Comparison of the X-D stretching vibrations of MB, MRh, MG and MR

Figure 4 shows the X-D stretching frequency region in D2O that contains information regarding water hydrogen bonding. The observed water O-D stretch bands in both the dark and batho-intermediate states are defined as four and three, respectively. Notably, the MB-specific water band presents a broad and high intensity peak, which appears in the 2600–2500 cm−1 region. These frequencies correspond to a moderate hydrogen bonding strength of water molecules and appear similar to that of pure deuterated water in the form of ice (gray curve from 2800–1800 cm−1 in Fig. 4). Since deuterated water ice forms a tetrahedral hydrogen bonding network31, 32, the observed unique water signals strongly suggest the presence of a water cluster in the retinal binding pocket of MB. In fact, from a previous theoretical study, additional water molecules that form a hydrogen bonding network between Tyr265 and Glu113 in the vicinity of the retinal chromophore were observed33. Therefore, the present result strongly supports the presence of additional water near the retina. In Fig. 5, MB shows four negative and three positive peaks of water molecules that are smaller in number than other pigments, which does not necessarily indicate less internal water molecules in MB because peaks in the 2600–2500 cm−1 region are stronger than others and consist of multiple water signals, as described above.

Figure 4
Figure 4

Spectral comparison of the X-D stretching vibrations of MB, MRh, MG and MR in the 28000–1800 cm−1 region at 77 K. Red and blue lines represent the spectra in D2O and D2 18O, respectively, and green labeled frequencies correspond to those identified as water-stretching vibrations. The gray curve in the 2700–2000 cm−1 regions represents O-D stretching vibrations of D2O at room temperature. One division of the y-axis corresponds to 0.0002 absorbance units.

▬▬▬▬▬▬▬▬▬▬

EXERCISE TASKS:
(1) In the passage on X-D stretching vibrations, in which frequency region does the broad, high-intensity MB-specific water band appear?
(2) Pick up the passage on X-D stretching vibrations after its final sentence and carry it forward.

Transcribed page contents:
▬▬▬▬▬▬▬▬▬▬

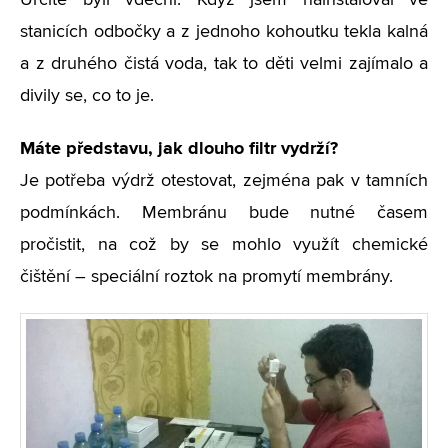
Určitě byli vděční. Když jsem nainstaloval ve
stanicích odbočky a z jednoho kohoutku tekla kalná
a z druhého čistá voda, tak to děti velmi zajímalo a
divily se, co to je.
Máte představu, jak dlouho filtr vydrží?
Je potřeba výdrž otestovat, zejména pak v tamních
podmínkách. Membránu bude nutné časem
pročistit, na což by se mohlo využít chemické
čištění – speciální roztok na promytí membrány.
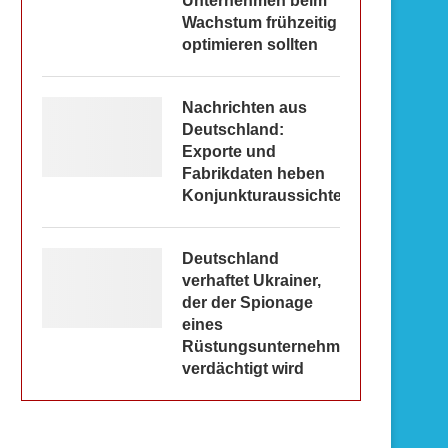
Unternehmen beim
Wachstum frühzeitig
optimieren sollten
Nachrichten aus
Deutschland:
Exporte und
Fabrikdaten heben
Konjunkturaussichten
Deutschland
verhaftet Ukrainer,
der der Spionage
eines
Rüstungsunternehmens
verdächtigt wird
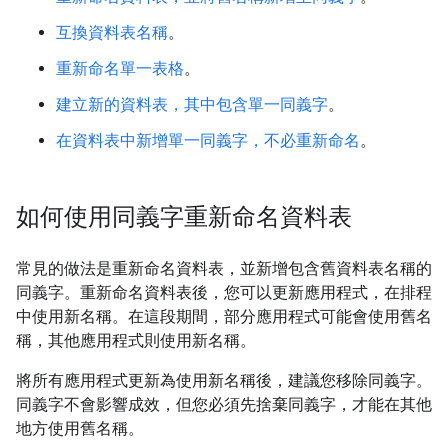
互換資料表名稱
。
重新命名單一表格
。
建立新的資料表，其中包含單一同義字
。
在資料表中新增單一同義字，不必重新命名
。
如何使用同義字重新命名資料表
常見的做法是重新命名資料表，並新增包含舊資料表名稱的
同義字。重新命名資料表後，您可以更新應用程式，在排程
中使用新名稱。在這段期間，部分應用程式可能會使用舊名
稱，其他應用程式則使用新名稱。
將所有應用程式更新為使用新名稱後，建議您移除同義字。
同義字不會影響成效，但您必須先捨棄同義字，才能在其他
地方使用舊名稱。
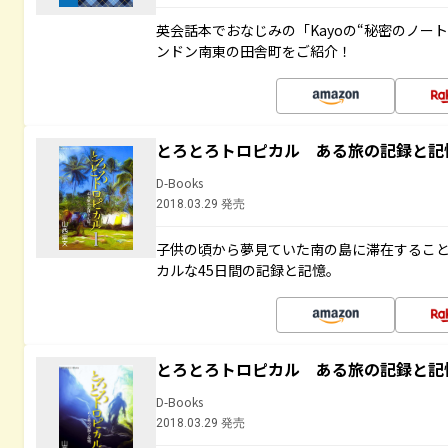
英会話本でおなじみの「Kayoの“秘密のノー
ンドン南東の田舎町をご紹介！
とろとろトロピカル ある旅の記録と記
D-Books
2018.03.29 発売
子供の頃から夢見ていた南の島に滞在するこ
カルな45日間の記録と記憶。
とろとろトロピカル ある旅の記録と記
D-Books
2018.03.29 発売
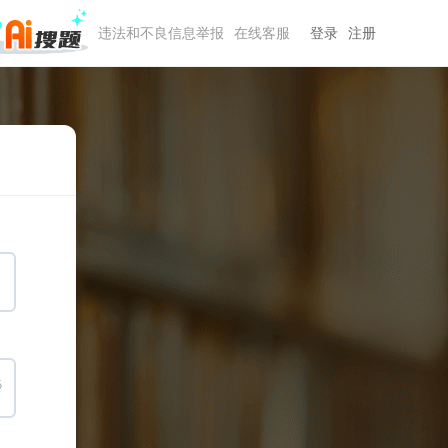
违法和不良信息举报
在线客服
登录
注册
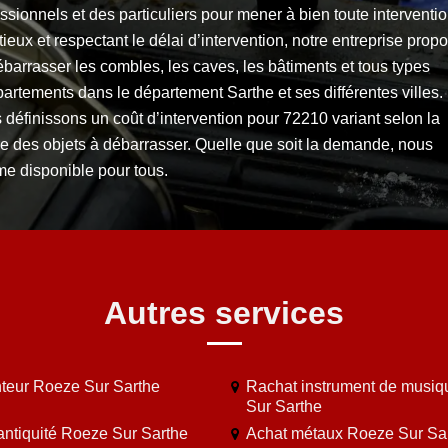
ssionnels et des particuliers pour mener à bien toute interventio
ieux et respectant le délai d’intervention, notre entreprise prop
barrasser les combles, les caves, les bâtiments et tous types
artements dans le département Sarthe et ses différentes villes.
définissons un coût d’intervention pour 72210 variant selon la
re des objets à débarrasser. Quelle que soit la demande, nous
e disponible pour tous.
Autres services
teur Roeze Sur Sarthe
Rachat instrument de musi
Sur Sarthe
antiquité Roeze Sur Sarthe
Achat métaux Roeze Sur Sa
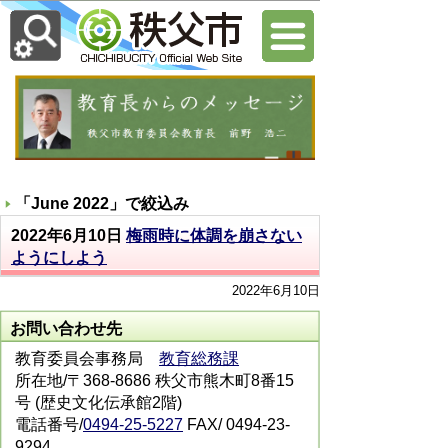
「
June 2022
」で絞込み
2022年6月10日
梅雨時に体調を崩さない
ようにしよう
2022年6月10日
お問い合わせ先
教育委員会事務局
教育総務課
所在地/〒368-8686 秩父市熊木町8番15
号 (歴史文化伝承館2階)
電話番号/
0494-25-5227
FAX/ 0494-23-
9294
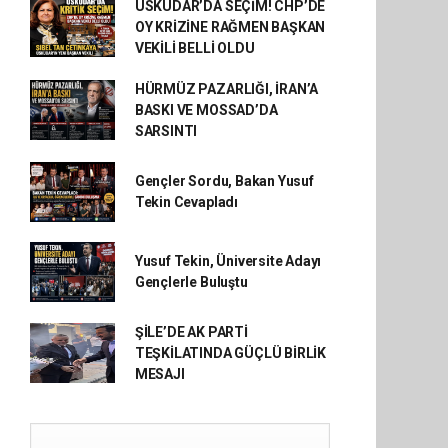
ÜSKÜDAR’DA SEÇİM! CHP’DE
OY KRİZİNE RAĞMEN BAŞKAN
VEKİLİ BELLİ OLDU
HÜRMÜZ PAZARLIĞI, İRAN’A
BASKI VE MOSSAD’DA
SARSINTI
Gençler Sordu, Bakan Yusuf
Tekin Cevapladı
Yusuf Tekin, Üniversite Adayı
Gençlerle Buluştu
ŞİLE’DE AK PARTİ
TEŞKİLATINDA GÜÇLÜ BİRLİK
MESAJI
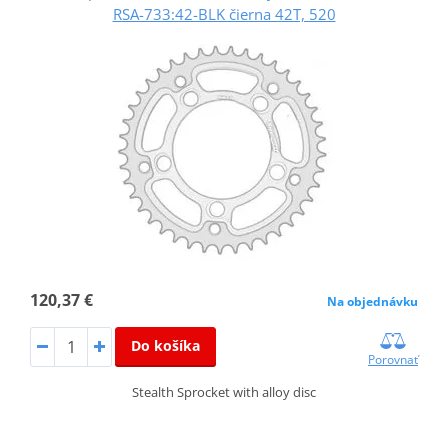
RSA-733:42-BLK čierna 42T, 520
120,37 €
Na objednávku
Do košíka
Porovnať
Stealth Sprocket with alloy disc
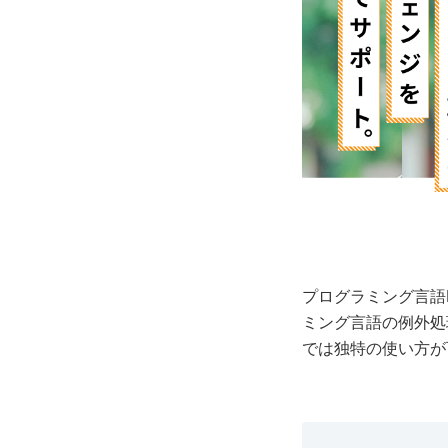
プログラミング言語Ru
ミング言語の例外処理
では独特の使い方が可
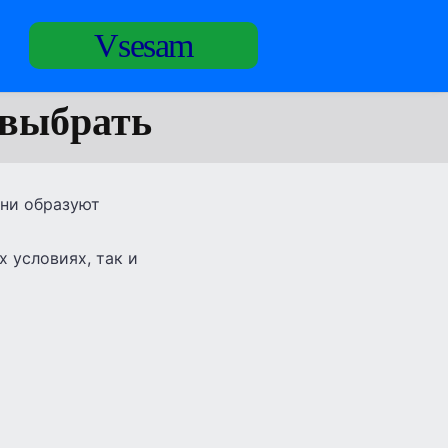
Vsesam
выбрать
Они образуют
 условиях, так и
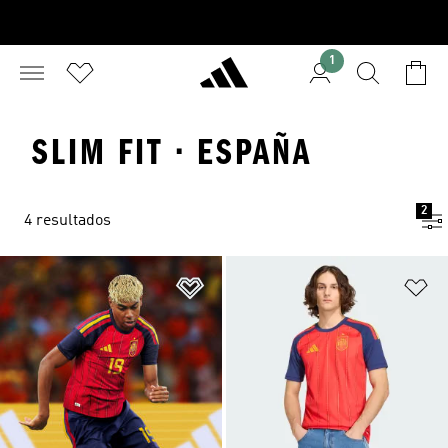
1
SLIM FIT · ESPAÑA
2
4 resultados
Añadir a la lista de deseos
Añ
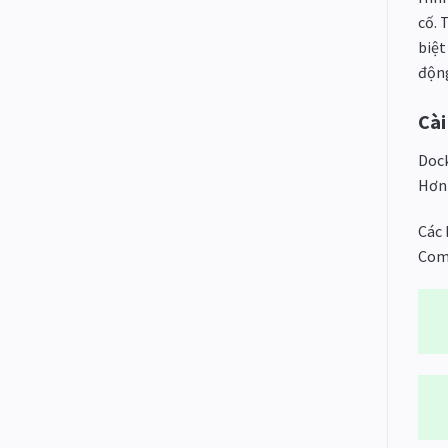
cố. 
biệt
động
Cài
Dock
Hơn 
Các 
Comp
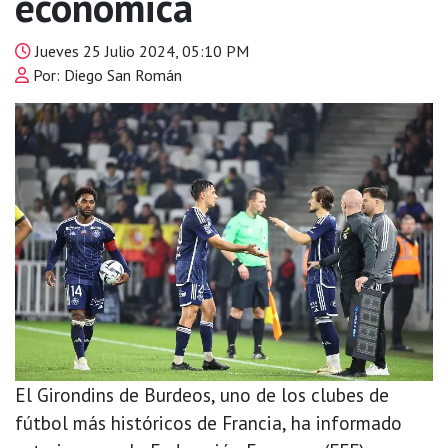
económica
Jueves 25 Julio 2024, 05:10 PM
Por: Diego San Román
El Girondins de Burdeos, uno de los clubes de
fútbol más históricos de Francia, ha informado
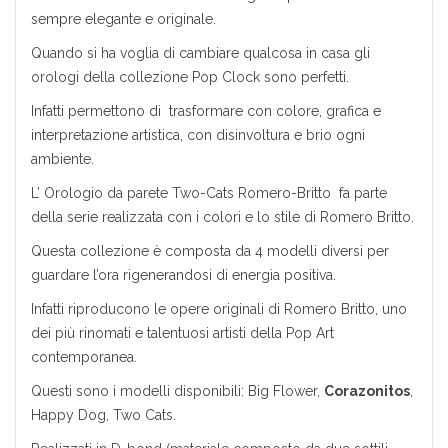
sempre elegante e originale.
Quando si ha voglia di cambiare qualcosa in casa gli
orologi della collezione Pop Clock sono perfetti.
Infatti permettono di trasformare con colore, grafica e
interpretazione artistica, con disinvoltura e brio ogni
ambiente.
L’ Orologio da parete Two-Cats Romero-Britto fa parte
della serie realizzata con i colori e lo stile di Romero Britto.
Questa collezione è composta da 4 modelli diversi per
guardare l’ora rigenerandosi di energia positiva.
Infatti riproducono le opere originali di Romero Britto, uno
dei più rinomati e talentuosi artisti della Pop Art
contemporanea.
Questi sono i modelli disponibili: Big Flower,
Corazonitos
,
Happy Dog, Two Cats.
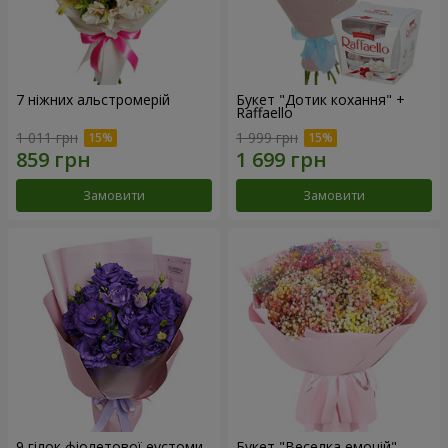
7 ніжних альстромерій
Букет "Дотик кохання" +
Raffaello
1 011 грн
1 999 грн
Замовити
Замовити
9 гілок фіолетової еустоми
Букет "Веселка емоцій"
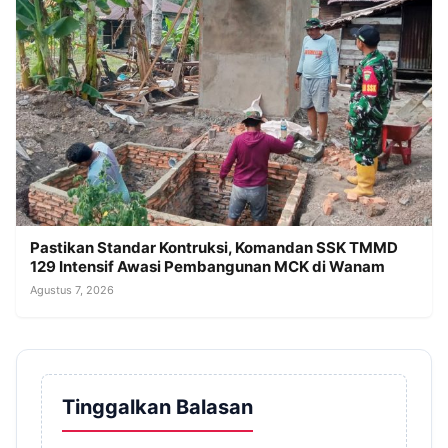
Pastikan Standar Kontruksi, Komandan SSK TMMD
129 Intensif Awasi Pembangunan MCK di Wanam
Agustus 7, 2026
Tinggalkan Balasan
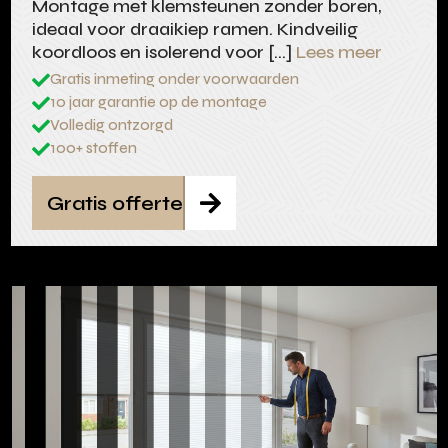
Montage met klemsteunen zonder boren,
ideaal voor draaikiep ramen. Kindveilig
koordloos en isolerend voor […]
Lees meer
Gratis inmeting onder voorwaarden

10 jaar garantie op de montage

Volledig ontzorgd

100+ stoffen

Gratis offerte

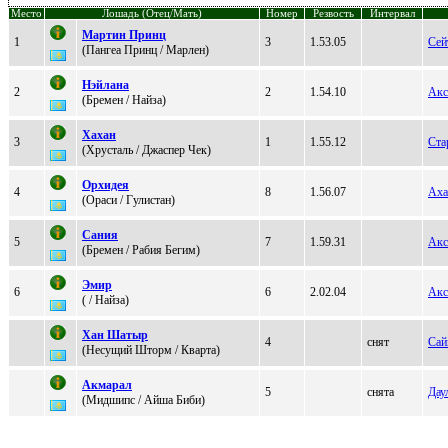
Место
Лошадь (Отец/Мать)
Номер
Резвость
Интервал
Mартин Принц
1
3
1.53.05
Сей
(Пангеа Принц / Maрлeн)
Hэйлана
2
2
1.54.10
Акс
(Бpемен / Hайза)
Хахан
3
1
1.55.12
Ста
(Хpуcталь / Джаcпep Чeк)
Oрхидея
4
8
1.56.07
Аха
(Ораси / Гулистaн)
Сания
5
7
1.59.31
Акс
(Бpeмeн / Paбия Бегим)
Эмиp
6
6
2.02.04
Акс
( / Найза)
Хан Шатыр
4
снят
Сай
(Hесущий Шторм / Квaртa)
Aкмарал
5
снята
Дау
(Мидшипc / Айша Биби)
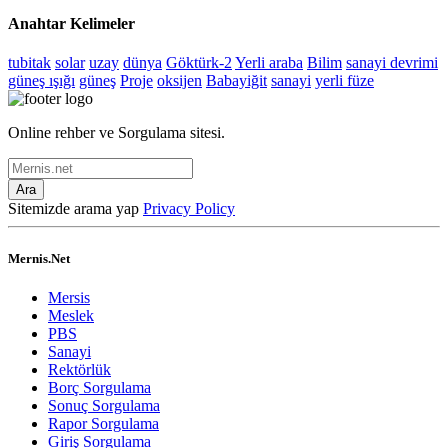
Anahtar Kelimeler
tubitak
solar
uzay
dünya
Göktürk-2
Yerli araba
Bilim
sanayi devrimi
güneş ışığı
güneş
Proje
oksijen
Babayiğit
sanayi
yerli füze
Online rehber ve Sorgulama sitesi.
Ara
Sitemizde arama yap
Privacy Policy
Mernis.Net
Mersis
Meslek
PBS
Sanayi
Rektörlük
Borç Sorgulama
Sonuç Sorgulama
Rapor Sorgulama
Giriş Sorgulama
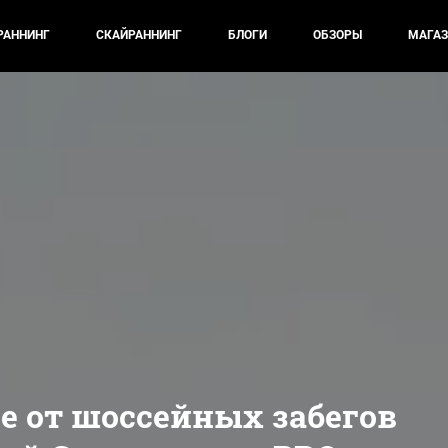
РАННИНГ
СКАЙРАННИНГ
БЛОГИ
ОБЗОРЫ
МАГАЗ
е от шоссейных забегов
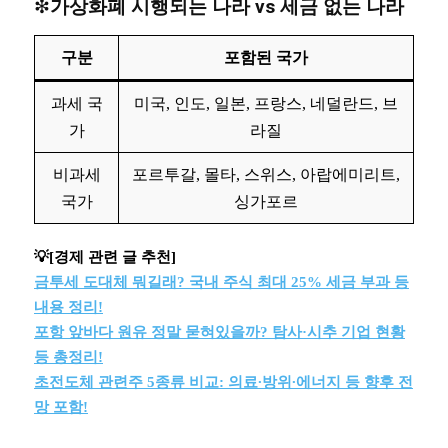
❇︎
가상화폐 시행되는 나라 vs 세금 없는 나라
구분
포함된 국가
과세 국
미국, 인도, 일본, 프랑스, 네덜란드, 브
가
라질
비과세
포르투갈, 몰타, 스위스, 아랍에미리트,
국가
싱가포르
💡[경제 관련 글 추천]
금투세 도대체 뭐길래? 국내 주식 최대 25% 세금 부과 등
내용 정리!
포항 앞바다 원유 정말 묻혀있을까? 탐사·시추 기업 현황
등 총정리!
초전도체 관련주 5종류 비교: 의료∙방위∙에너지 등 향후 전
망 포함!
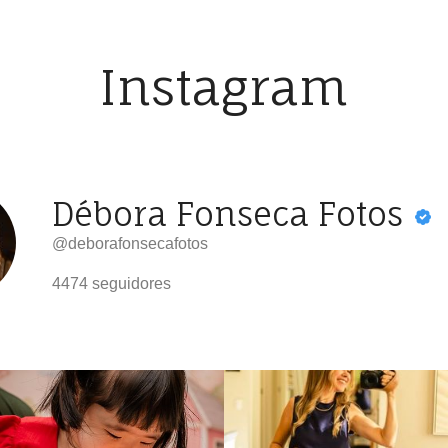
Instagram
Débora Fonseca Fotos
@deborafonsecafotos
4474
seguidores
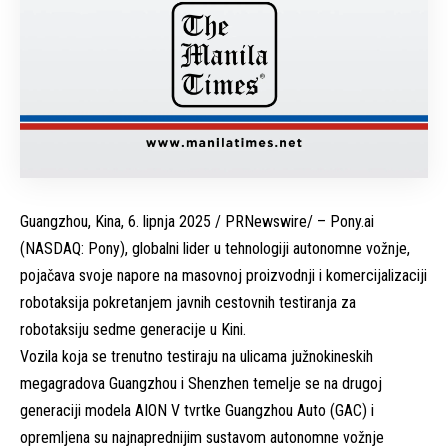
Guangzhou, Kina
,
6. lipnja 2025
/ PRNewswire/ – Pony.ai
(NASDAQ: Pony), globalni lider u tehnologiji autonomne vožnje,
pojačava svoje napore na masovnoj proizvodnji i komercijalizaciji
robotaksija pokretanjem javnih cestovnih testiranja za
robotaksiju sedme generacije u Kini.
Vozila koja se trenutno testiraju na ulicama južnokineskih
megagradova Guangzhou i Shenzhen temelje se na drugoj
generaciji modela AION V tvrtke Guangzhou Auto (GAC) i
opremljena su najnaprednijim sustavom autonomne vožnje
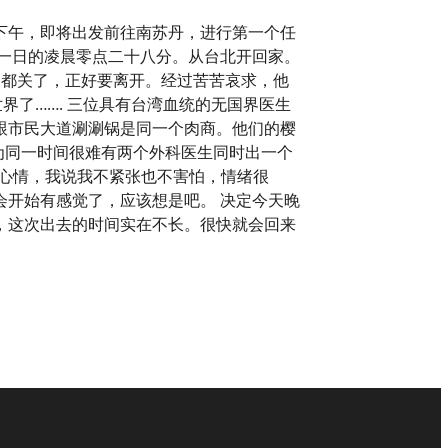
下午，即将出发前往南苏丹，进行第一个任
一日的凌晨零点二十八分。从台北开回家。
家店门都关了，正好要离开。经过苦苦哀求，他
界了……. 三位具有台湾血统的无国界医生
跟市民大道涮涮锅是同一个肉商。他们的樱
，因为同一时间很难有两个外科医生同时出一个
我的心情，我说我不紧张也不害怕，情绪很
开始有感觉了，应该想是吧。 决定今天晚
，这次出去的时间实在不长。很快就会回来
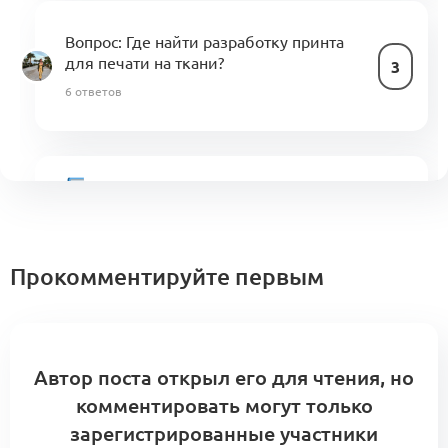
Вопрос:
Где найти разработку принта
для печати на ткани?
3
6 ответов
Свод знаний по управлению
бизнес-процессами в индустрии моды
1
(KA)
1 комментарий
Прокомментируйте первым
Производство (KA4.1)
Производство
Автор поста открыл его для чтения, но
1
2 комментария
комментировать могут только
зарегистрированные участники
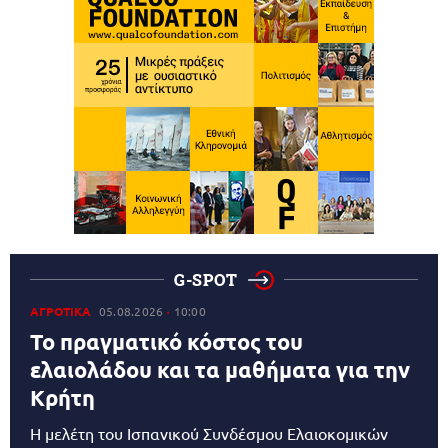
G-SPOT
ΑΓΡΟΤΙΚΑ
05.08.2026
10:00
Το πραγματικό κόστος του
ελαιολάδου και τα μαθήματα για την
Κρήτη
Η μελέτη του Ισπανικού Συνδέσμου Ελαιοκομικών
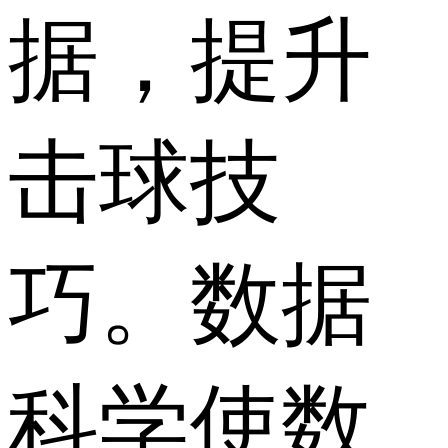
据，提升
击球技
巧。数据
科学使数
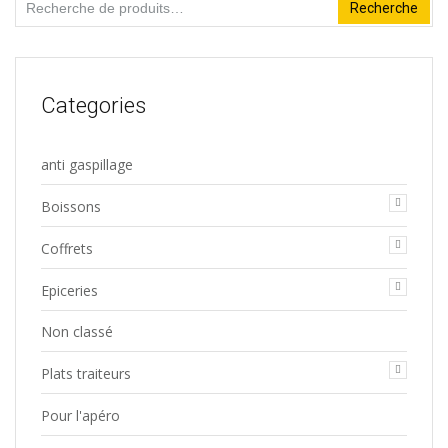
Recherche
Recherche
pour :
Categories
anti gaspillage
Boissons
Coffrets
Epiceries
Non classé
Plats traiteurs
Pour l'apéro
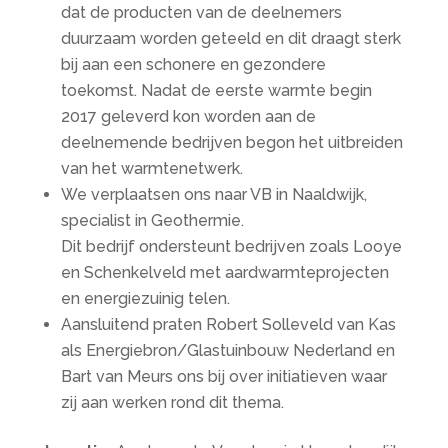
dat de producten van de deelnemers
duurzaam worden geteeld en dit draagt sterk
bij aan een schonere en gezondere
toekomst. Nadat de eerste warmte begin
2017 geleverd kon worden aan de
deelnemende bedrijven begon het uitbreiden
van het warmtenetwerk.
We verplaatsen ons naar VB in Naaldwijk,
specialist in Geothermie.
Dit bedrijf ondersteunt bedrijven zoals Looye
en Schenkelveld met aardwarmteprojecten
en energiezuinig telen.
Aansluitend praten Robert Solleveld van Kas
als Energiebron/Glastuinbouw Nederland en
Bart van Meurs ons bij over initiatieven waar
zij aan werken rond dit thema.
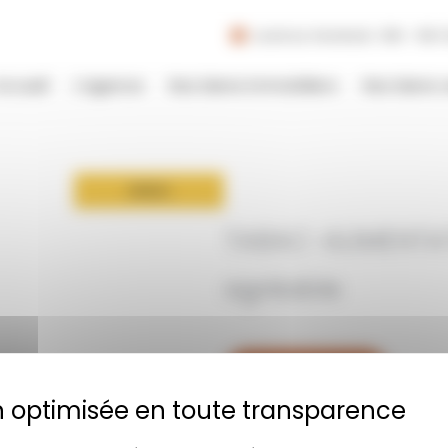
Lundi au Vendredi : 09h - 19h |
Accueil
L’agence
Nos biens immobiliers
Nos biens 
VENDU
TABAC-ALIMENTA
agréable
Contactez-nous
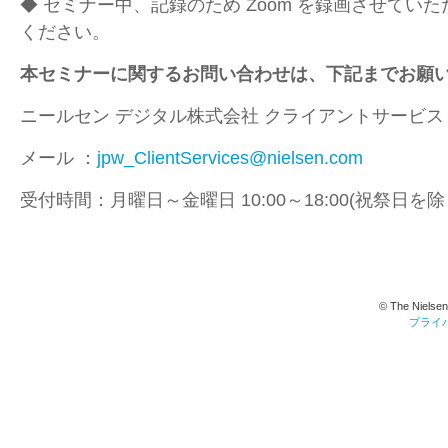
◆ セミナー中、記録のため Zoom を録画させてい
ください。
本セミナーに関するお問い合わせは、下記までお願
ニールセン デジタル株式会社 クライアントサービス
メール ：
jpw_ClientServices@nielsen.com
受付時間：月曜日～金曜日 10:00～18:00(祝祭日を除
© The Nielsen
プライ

▬▬▬▬▬▬▬▬▬▬

EXERCISE RESPONSES:
(1) The 2600–2500 cm−1 region.

(2)
Figure 5
Figure 5

Spectral comparison of the mutant protein in the 2730–2460 cm−1 region at 77 K. Light-induced all-trans minus 11-cis difference FTIR spectra of MB, MB-Y265W, MRh-W265Y and MRh in the 2730–2460 cm−1 region measured at 77 K in D2O. Blue and black dotted lines correspond to MB and MRh, respectively. One division of the y-axis corresponds to 0.00016 absorbance units.

Since the retinal and/or retinal binding pocket has a hydrophobic environment in Rh, the content of water molecules near the retinal chromophore is restricted except for two ordered water molecules: Wat2a and Wat2b. Wat2a involves three hydrogen bonds to Ser186, Cys187, and Glu181, and Wat2b is located near Glu113 and stabilizes the protonated Schiff base of the retinal chromophore34. Alternatively, a previous analysis of the water signals for MG and MR indicated that the negative dipole moment of the oxygen side of the water molecule, which was possibly localized at the β-ionone ring side of retinal for MR, would associate with a spectral red-shift in absorbance15. The identification of MB water signals using site-directed mutational studies provides several insights into the mechanism of the spectral blue-shift. Figure 5 compares water O-D stretches of wild-type MB and MRh with each mutation at the 265 position. In the spectrum of MB-Y265W, the intensities of MB-specific water peaks at 2527 (+)/2490 (−) cm−1 are reduced. Presumably, considering the rhodopsin structure, the introduction of the bulky amino acid tryptophan to position 265 of MB prevents the presence of water molecules in the space near the retinal chromophore. Additionally, this result positively suggests that the MB-specific water cluster is located near residue 265. In the amide-I band region (Fig. 3), MB exhibits a higher signal intensity than other pigments, which corresponds to a larger structural change during retinal photoisomerization, presumably because the water cluster may correlate with the α-helical structural change.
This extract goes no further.